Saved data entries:
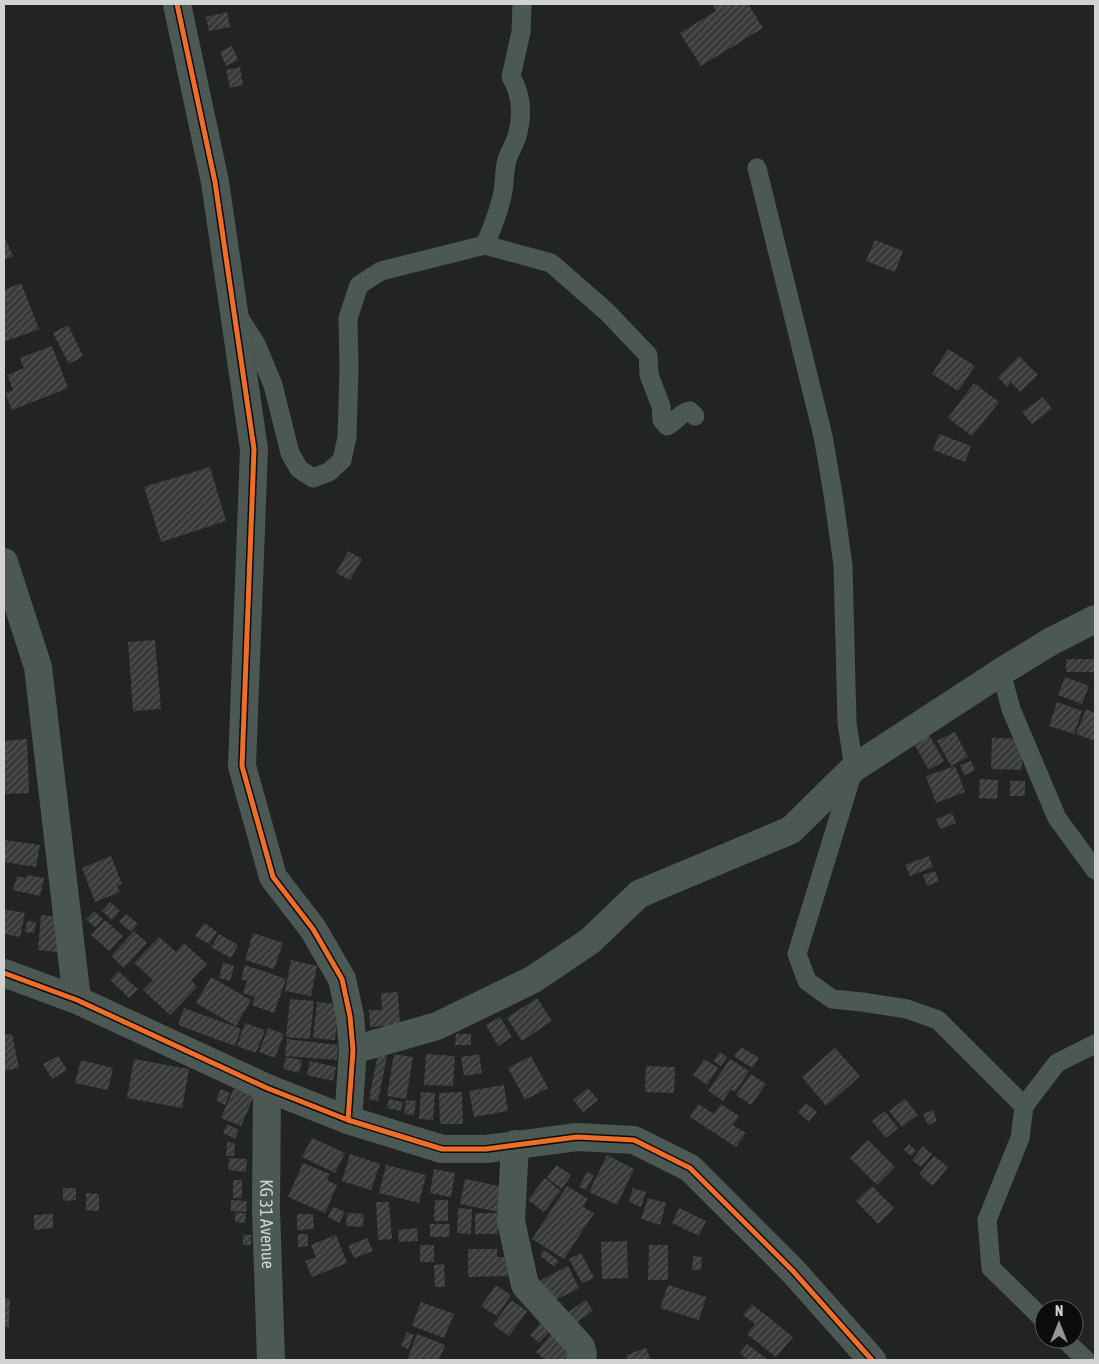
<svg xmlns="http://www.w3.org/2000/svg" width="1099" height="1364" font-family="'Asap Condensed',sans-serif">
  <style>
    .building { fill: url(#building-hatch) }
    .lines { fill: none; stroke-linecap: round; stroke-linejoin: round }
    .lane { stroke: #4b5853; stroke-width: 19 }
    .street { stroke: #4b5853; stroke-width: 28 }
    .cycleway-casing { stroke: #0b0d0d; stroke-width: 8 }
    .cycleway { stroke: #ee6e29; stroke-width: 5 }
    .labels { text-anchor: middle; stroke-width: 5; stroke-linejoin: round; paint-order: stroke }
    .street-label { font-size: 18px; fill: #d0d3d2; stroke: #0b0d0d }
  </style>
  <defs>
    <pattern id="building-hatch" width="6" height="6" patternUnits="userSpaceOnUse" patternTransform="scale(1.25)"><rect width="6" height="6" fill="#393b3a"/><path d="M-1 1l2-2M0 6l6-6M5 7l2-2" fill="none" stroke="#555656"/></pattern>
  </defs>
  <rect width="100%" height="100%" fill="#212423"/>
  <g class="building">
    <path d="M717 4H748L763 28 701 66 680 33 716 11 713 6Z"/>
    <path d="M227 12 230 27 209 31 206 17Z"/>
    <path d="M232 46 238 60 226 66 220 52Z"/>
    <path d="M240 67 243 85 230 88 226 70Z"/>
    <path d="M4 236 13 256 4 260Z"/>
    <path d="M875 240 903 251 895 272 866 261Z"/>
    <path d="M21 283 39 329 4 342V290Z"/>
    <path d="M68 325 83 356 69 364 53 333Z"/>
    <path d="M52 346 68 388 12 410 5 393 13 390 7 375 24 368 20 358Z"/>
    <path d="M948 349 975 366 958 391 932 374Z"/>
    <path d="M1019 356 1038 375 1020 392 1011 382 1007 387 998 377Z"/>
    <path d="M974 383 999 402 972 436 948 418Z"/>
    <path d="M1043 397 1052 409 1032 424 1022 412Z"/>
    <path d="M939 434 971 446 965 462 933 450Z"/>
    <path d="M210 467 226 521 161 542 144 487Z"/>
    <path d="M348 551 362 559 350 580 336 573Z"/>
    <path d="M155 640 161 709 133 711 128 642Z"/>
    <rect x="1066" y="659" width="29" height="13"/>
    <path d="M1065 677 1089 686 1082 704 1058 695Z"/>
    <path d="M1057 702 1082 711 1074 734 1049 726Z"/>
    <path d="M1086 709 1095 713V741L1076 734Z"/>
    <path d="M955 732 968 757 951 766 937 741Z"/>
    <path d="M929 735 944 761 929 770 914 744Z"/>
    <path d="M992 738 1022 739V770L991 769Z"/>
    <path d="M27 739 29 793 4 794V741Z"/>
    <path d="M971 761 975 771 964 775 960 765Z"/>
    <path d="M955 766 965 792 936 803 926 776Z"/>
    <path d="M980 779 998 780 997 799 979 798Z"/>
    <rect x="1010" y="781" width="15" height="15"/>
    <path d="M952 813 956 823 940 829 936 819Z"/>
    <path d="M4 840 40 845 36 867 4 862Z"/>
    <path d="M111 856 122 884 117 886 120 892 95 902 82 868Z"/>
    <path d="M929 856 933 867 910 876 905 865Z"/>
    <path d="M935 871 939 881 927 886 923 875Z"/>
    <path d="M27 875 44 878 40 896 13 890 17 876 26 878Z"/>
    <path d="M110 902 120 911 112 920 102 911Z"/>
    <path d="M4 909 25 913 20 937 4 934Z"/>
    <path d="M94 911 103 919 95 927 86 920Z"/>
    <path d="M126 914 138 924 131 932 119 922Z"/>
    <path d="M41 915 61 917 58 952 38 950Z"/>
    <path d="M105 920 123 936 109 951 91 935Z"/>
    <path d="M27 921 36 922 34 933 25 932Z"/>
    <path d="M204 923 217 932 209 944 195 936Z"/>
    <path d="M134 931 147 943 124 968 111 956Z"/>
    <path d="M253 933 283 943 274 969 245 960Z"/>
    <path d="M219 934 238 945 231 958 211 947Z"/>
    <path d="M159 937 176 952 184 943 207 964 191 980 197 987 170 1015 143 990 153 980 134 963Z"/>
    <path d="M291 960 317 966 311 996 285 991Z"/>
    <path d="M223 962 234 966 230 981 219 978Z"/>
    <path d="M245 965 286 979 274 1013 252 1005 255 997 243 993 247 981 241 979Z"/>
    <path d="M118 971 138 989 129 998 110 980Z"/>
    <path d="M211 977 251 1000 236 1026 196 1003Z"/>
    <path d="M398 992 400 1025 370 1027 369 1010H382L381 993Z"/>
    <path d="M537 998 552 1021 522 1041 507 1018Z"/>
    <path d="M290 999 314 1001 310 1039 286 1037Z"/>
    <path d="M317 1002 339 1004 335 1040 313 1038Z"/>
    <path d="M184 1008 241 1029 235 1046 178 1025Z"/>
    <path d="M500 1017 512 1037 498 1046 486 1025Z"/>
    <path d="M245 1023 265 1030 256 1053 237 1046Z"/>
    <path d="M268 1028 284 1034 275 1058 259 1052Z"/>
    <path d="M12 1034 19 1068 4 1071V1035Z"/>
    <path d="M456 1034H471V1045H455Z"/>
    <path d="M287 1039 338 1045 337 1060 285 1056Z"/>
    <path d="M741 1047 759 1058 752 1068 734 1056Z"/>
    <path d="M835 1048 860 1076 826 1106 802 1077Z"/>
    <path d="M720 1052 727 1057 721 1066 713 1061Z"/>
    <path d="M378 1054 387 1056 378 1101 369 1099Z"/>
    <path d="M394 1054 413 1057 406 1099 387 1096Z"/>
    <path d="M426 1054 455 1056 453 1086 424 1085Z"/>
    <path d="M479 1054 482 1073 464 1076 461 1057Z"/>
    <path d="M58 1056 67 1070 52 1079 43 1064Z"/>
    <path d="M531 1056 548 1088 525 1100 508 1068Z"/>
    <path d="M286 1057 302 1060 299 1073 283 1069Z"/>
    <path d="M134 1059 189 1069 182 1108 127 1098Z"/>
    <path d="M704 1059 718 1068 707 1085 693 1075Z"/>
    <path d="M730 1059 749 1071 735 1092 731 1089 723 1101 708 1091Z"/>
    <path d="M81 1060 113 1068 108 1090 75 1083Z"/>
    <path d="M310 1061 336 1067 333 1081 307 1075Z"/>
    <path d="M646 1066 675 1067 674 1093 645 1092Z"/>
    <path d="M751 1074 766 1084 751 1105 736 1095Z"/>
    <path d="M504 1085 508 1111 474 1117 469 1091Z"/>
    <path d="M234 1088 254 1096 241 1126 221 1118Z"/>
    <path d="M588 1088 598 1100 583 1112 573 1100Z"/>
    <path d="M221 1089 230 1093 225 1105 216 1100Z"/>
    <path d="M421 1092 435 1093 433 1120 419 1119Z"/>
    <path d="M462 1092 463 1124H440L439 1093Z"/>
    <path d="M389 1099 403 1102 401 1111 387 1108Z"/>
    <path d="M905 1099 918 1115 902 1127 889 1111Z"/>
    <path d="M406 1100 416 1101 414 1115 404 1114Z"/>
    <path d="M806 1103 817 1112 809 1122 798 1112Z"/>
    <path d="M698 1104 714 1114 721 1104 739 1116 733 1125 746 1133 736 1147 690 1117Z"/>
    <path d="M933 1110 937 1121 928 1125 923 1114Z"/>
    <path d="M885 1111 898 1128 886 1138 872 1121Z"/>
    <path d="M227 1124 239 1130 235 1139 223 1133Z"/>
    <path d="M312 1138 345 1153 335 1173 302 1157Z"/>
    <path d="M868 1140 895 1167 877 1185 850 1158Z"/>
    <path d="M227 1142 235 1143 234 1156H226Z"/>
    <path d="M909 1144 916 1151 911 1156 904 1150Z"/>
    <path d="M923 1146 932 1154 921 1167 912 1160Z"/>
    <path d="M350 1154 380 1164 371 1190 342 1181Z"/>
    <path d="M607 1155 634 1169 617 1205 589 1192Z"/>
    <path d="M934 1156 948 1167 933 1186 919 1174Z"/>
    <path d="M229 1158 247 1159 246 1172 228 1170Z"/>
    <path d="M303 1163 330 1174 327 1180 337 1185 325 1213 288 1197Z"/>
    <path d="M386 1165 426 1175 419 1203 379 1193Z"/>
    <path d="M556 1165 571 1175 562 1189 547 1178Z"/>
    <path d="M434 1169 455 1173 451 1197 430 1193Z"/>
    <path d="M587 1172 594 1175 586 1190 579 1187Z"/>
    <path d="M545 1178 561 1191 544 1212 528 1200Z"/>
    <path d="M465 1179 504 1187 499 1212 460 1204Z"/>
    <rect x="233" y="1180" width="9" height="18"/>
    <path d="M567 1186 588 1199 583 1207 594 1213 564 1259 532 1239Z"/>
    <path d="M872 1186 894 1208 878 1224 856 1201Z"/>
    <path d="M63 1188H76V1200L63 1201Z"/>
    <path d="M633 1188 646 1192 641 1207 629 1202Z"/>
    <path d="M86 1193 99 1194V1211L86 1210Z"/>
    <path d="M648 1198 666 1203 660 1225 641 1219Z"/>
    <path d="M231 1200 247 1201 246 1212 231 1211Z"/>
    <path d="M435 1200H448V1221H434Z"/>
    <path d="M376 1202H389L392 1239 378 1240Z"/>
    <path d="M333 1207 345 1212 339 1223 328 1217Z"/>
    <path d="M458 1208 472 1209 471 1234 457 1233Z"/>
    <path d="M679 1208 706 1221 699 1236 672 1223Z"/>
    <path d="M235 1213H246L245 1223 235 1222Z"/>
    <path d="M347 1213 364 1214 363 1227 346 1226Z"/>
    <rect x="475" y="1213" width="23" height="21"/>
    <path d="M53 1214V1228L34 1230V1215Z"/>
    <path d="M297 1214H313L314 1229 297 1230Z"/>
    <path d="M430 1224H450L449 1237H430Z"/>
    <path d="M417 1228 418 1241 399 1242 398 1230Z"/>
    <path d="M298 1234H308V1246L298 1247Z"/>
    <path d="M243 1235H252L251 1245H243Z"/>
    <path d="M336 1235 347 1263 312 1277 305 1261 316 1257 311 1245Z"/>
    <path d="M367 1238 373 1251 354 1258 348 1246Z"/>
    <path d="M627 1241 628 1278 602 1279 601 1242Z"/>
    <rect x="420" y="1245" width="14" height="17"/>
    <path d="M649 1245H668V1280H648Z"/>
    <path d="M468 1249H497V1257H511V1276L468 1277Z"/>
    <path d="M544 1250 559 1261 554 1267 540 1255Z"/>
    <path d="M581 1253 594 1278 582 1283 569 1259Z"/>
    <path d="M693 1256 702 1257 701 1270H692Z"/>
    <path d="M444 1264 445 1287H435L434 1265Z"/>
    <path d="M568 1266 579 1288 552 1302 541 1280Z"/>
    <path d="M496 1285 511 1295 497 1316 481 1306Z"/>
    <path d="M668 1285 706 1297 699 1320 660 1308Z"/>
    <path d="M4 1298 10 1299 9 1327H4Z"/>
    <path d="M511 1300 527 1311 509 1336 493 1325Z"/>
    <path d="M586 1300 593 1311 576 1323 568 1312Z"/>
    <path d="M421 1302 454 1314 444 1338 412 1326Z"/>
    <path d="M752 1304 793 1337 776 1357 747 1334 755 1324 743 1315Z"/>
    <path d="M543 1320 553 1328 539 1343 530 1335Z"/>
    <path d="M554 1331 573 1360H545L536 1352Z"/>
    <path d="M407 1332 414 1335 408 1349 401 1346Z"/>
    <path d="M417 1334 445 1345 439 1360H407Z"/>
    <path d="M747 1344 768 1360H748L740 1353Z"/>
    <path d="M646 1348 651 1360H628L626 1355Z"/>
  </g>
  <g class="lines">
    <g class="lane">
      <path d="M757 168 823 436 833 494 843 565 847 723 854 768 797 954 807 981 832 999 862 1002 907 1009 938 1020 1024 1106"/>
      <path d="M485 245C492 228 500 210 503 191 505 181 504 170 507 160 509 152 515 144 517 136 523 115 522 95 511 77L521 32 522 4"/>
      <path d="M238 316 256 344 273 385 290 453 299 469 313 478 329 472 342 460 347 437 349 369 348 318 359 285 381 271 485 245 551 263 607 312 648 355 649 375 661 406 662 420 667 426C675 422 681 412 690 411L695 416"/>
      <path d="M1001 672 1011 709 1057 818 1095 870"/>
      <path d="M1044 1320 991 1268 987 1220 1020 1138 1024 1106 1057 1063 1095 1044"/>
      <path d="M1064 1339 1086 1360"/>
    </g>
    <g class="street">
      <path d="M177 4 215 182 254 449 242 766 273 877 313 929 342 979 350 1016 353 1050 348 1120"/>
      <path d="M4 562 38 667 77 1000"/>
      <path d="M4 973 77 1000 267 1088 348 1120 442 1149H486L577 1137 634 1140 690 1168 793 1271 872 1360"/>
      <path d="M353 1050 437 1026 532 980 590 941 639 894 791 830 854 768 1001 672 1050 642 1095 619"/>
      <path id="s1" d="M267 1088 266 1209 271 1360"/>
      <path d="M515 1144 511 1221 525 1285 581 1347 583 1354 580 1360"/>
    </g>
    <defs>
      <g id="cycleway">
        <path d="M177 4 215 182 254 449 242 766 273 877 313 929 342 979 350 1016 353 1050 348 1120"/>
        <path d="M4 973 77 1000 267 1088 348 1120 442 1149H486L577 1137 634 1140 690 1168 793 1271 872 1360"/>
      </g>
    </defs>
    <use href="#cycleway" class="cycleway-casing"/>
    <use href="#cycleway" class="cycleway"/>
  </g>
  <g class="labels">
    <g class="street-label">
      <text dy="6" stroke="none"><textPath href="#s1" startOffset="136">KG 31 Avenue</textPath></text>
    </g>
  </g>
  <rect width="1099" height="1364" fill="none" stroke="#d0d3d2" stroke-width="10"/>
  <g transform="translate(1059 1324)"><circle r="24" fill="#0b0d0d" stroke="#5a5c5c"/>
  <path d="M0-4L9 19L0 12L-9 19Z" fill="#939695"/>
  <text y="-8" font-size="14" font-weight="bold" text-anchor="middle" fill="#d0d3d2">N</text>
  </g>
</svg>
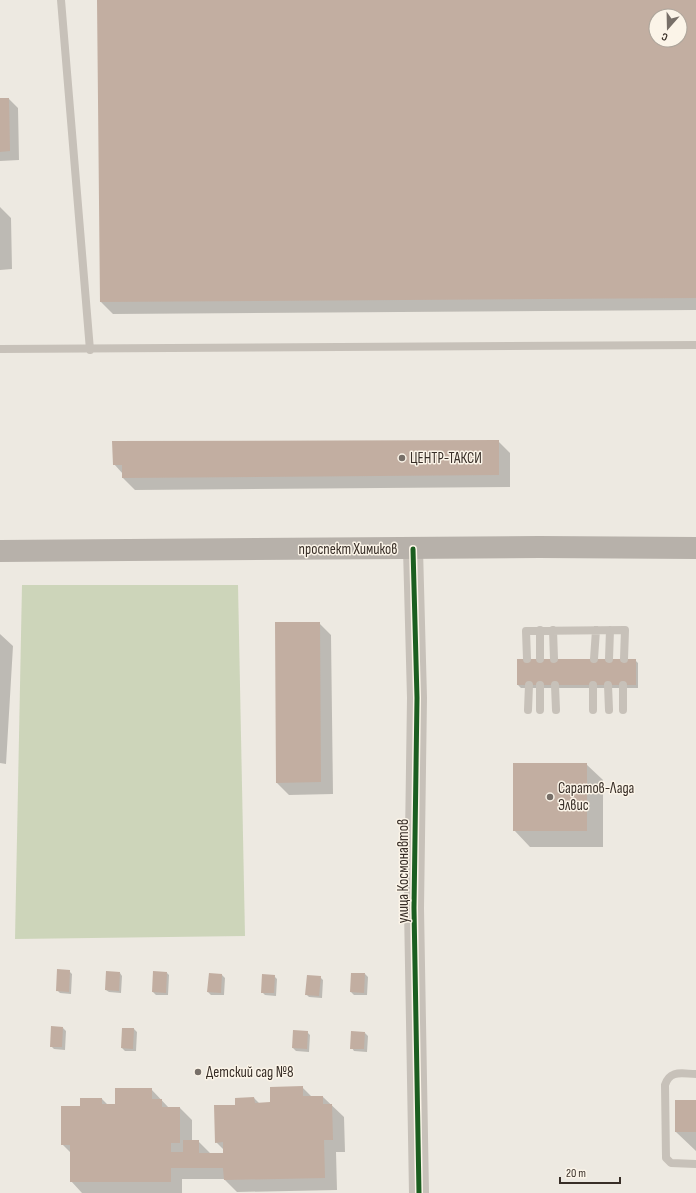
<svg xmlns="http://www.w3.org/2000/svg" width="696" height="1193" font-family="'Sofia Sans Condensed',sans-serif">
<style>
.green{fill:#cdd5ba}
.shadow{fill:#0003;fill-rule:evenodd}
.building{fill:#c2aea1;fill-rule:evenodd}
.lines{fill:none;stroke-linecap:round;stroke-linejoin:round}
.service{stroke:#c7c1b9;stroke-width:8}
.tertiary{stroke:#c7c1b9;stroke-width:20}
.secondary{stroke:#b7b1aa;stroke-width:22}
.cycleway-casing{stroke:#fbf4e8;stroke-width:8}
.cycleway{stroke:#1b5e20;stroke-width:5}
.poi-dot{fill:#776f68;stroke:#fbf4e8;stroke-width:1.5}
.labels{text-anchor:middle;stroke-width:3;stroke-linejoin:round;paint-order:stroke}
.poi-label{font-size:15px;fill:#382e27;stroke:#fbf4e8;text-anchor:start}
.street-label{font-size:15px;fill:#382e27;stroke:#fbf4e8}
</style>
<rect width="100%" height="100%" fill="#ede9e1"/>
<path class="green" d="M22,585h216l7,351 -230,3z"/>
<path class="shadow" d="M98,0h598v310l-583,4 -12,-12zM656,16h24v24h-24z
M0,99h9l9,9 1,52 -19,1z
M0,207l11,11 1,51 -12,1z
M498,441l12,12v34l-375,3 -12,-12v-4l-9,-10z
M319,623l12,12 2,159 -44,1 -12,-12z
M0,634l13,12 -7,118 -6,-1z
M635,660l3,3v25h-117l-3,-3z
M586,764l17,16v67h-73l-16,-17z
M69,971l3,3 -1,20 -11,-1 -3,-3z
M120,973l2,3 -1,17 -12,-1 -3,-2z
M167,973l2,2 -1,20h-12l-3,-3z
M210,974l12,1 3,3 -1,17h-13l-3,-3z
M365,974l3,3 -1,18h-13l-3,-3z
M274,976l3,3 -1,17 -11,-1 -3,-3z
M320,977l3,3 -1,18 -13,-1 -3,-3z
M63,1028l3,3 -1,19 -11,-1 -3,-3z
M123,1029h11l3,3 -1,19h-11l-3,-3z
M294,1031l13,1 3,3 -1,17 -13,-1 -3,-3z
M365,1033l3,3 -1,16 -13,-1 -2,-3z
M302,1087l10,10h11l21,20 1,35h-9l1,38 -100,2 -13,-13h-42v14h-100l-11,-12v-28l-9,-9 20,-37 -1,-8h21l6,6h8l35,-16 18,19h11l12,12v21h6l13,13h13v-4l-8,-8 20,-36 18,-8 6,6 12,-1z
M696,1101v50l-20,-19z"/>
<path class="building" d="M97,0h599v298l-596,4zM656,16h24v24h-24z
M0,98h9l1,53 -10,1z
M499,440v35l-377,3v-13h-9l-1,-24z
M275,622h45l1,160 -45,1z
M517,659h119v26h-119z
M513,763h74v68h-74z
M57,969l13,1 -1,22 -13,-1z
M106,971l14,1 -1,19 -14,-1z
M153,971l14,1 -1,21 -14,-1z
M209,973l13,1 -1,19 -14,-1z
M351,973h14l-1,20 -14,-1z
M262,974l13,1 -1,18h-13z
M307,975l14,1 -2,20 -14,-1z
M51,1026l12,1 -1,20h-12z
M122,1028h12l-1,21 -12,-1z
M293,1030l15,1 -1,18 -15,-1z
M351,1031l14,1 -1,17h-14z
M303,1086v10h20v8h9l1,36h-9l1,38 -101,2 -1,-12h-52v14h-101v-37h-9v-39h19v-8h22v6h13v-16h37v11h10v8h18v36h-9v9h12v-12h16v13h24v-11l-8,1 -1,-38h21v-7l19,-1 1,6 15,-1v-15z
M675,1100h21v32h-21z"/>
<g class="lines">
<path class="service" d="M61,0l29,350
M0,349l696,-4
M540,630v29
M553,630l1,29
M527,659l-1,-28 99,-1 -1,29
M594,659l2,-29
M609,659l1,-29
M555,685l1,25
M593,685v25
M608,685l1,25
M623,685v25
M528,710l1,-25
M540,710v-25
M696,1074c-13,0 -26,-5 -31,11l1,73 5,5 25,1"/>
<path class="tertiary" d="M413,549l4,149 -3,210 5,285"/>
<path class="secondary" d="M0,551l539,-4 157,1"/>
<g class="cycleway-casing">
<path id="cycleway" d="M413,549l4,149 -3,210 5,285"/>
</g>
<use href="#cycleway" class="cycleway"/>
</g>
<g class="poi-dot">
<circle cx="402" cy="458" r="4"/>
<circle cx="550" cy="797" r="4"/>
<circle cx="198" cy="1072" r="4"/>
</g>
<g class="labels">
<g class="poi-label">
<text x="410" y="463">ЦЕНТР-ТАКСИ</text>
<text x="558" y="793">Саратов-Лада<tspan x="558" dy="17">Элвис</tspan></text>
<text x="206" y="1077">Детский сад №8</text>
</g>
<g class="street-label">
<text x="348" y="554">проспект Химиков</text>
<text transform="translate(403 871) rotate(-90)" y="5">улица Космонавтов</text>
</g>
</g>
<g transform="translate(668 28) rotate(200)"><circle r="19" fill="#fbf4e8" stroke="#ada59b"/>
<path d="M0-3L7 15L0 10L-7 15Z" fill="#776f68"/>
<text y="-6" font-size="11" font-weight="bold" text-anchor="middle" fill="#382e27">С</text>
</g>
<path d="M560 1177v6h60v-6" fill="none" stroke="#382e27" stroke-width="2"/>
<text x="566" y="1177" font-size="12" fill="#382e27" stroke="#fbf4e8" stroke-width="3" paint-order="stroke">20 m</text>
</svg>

▶ [WHAT YOU WILL DO] All lines above from the one with "M365,974l3,3 -1,18h-13l-3,-3z" to the one with "M365,1033l3,3 -1,16 -13,-1 -2,-3z", inclusive, should be copied exactly, and no other lines.

▶ [ANSWER]
M365,974l3,3 -1,18h-13l-3,-3z
M274,976l3,3 -1,17 -11,-1 -3,-3z
M320,977l3,3 -1,18 -13,-1 -3,-3z
M63,1028l3,3 -1,19 -11,-1 -3,-3z
M123,1029h11l3,3 -1,19h-11l-3,-3z
M294,1031l13,1 3,3 -1,17 -13,-1 -3,-3z
M365,1033l3,3 -1,16 -13,-1 -2,-3z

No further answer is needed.